START Source information

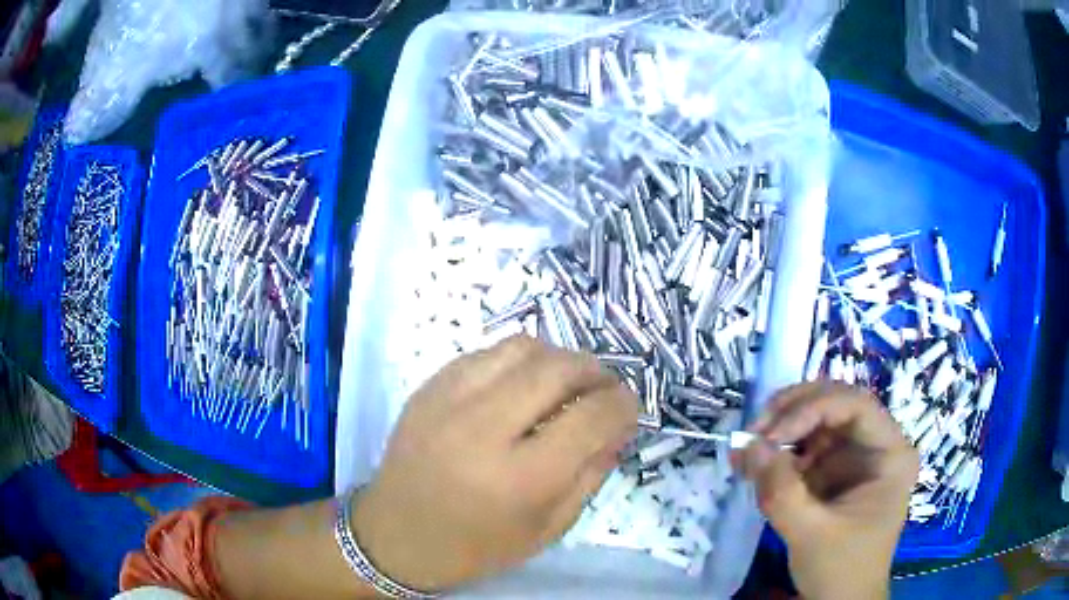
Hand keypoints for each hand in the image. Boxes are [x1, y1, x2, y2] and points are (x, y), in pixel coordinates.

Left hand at [352, 335, 638, 590]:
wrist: (394, 535)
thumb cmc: (474, 547)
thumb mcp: (547, 529)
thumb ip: (590, 475)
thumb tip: (619, 427)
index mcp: (520, 478)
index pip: (592, 417)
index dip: (623, 405)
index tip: (629, 408)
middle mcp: (484, 429)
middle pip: (559, 369)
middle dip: (596, 372)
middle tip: (604, 388)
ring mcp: (449, 401)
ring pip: (522, 348)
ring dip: (558, 358)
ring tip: (566, 382)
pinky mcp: (428, 388)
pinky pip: (487, 353)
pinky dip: (518, 361)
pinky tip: (521, 384)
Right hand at [736, 382, 918, 599]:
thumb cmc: (840, 569)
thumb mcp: (811, 534)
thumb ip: (781, 492)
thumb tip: (749, 446)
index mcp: (890, 454)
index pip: (856, 405)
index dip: (812, 408)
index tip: (771, 435)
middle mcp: (875, 445)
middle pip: (836, 404)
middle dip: (792, 411)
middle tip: (754, 429)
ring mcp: (854, 457)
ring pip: (816, 421)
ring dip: (779, 429)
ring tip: (745, 450)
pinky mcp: (833, 472)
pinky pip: (804, 448)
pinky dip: (776, 452)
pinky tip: (751, 465)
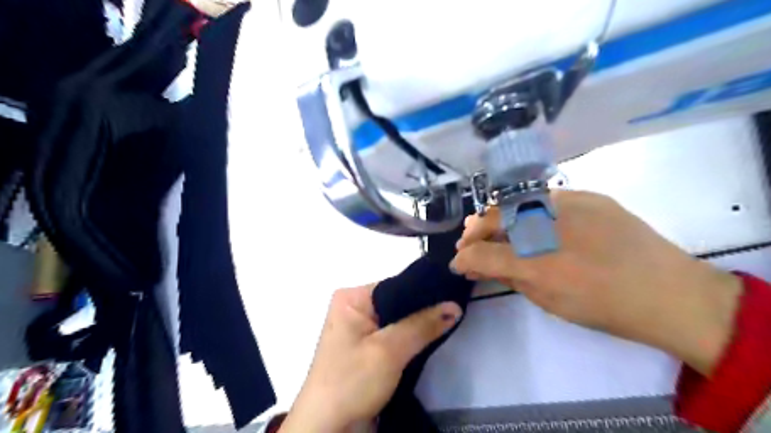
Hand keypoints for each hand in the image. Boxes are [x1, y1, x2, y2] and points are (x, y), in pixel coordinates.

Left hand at [282, 284, 462, 431]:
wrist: (327, 429)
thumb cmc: (351, 382)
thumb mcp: (389, 351)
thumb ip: (423, 325)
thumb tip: (455, 305)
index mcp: (351, 297)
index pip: (397, 284)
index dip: (425, 291)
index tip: (454, 295)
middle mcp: (354, 306)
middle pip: (398, 301)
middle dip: (424, 309)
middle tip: (457, 309)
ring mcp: (359, 328)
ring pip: (398, 319)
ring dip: (419, 325)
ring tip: (450, 321)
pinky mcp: (366, 347)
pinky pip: (394, 334)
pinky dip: (410, 337)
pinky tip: (431, 336)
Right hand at [453, 189, 740, 375]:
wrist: (668, 293)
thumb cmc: (602, 306)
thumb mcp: (546, 299)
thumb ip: (508, 276)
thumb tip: (479, 265)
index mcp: (535, 263)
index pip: (482, 254)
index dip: (464, 257)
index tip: (458, 262)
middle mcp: (546, 226)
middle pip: (493, 219)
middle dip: (474, 232)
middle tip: (468, 242)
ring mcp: (567, 203)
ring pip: (514, 203)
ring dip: (495, 217)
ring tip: (489, 228)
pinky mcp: (587, 195)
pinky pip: (542, 197)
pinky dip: (525, 209)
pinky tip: (526, 219)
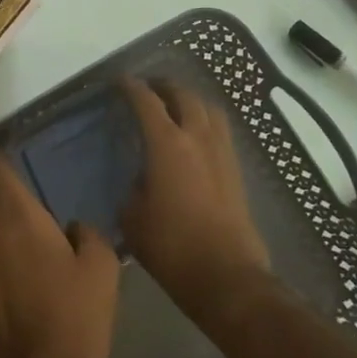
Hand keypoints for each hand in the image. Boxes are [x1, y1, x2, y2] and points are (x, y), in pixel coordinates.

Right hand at [119, 77, 271, 323]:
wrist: (225, 275)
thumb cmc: (171, 246)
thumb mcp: (132, 217)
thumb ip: (133, 189)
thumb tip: (141, 181)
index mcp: (167, 144)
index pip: (146, 102)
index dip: (131, 88)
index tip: (120, 82)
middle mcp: (197, 138)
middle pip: (183, 95)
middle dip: (164, 87)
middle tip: (148, 89)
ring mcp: (221, 152)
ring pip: (209, 109)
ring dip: (190, 100)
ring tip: (175, 106)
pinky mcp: (236, 171)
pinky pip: (220, 130)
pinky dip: (205, 121)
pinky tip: (195, 136)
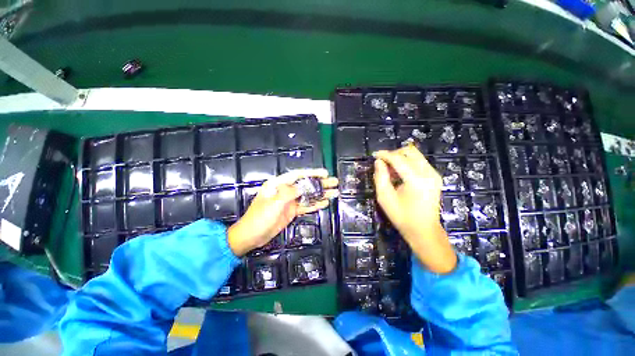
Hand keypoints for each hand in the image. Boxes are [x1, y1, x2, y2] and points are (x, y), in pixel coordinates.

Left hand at [227, 169, 338, 256]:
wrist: (251, 236)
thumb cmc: (259, 217)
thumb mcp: (274, 203)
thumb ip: (289, 193)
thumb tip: (304, 186)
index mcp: (278, 184)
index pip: (297, 175)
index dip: (312, 173)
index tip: (324, 174)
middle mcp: (285, 191)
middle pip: (305, 185)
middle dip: (320, 183)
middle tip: (335, 182)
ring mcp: (290, 201)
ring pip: (308, 196)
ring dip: (321, 194)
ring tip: (334, 192)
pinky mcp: (292, 211)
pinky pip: (306, 206)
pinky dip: (315, 205)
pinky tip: (325, 203)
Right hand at [373, 145, 456, 273]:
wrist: (424, 230)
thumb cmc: (402, 217)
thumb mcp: (384, 198)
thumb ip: (380, 177)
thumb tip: (379, 162)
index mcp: (416, 180)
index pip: (399, 159)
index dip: (385, 155)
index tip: (374, 155)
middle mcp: (428, 173)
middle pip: (410, 151)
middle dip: (394, 154)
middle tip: (383, 164)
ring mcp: (434, 174)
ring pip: (415, 155)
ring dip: (400, 158)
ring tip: (390, 171)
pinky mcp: (435, 176)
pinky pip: (419, 161)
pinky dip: (407, 163)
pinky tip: (400, 174)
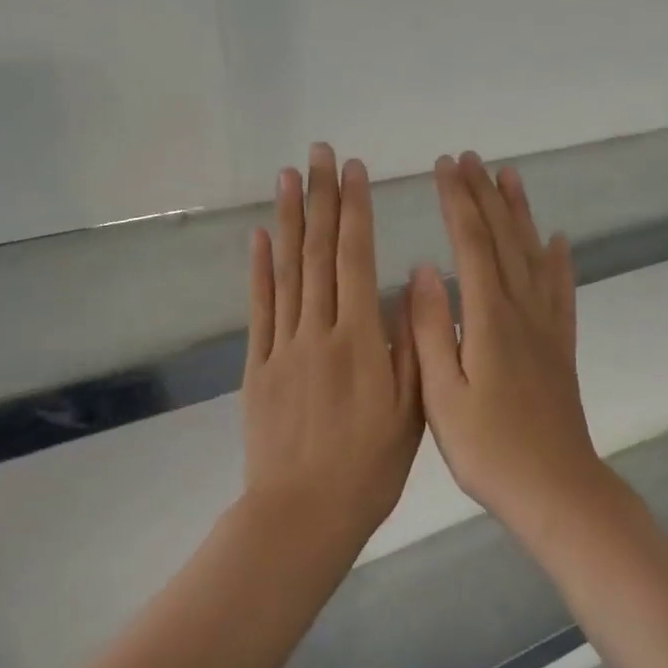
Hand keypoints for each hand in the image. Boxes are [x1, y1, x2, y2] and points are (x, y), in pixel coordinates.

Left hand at [242, 144, 422, 542]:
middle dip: (321, 198)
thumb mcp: (410, 411)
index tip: (354, 171)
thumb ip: (408, 345)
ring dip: (287, 220)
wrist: (302, 514)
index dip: (355, 211)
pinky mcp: (258, 366)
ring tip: (288, 177)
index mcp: (359, 341)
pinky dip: (258, 270)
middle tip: (320, 153)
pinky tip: (259, 238)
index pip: (355, 259)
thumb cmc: (369, 468)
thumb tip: (407, 284)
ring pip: (286, 271)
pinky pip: (259, 309)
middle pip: (318, 253)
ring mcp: (283, 346)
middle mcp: (318, 331)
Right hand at [411, 153, 609, 540]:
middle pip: (504, 238)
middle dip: (484, 195)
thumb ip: (430, 330)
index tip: (443, 167)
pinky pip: (561, 290)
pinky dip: (559, 259)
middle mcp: (522, 310)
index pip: (471, 244)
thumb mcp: (442, 395)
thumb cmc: (489, 449)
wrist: (555, 489)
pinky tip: (557, 240)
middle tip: (469, 158)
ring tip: (511, 176)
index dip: (457, 202)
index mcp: (488, 319)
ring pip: (534, 254)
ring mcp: (547, 326)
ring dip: (520, 212)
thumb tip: (422, 270)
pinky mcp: (561, 345)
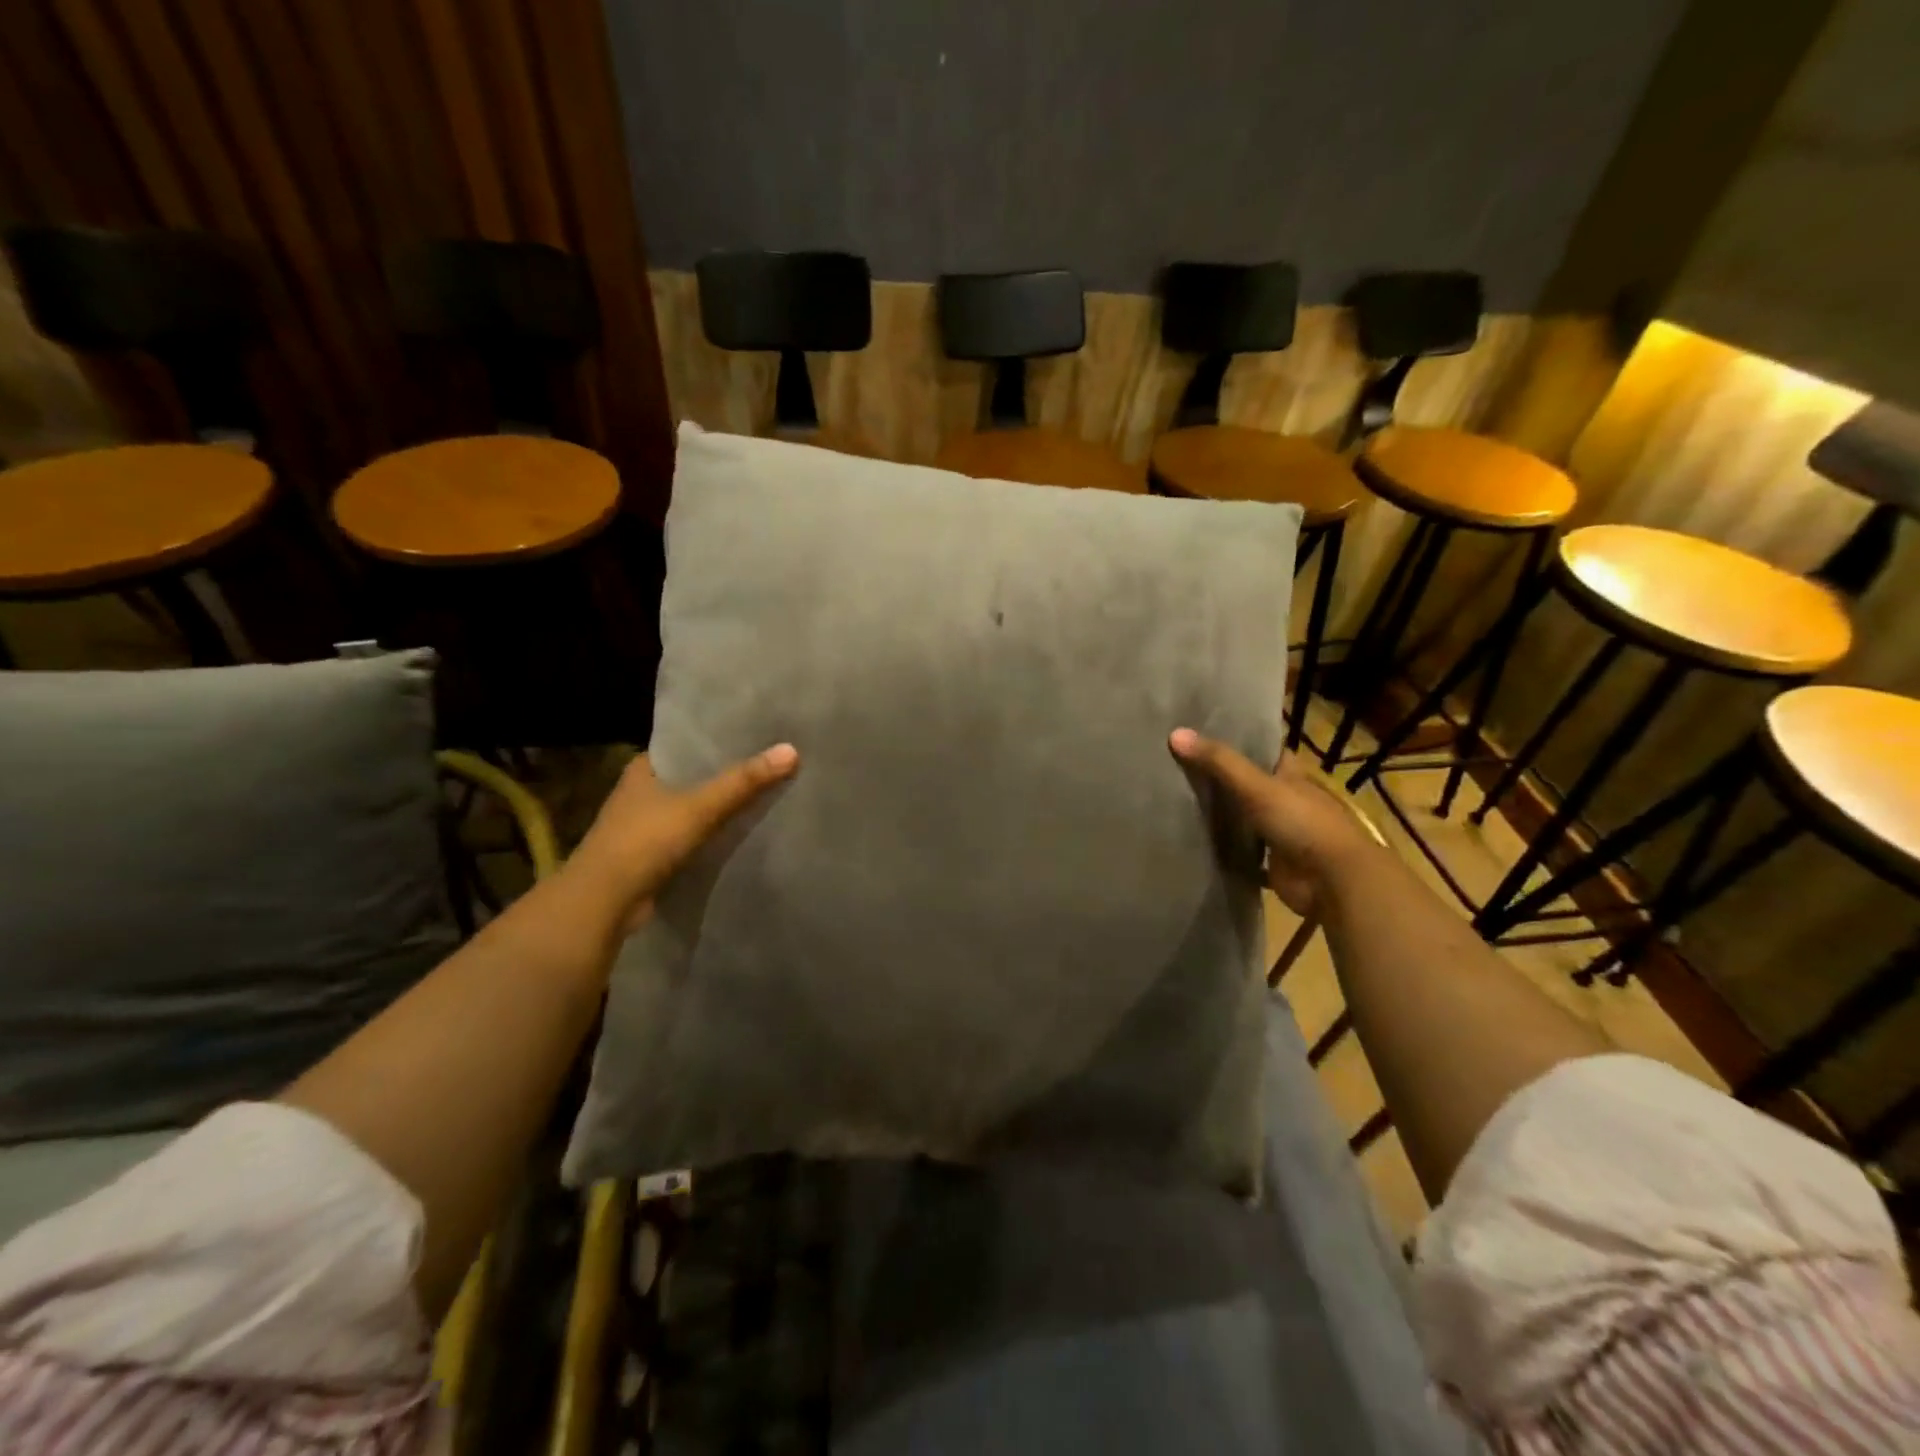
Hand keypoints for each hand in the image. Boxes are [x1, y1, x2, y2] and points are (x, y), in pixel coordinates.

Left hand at [565, 744, 799, 927]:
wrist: (602, 904)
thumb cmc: (644, 842)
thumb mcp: (700, 807)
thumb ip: (744, 781)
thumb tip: (792, 750)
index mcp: (644, 768)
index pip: (687, 744)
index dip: (719, 740)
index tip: (756, 735)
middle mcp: (641, 792)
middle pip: (693, 776)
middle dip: (725, 773)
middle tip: (769, 763)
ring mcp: (644, 826)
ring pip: (692, 807)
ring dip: (719, 806)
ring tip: (764, 793)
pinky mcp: (652, 855)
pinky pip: (691, 835)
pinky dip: (712, 833)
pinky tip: (742, 831)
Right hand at [1169, 728, 1376, 914]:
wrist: (1334, 881)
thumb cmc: (1302, 823)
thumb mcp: (1257, 787)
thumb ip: (1218, 762)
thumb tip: (1175, 733)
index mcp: (1291, 777)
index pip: (1266, 751)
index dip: (1241, 741)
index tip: (1206, 733)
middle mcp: (1288, 802)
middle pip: (1252, 786)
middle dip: (1223, 779)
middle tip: (1180, 767)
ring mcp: (1283, 835)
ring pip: (1248, 821)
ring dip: (1225, 816)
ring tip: (1180, 802)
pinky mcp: (1276, 866)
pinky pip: (1247, 857)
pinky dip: (1229, 854)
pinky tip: (1200, 847)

END Source information

== What needs to be done ==
In the listing above, find every line with the word "wrist" and copy it.

== Solved exercise ==
wrist: (394, 535)
wrist: (327, 429)
wrist: (668, 293)
wrist: (225, 275)
wrist: (251, 236)
wrist: (424, 230)
wrist: (302, 514)
wrist: (555, 489)
wrist: (602, 904)
wrist: (1334, 881)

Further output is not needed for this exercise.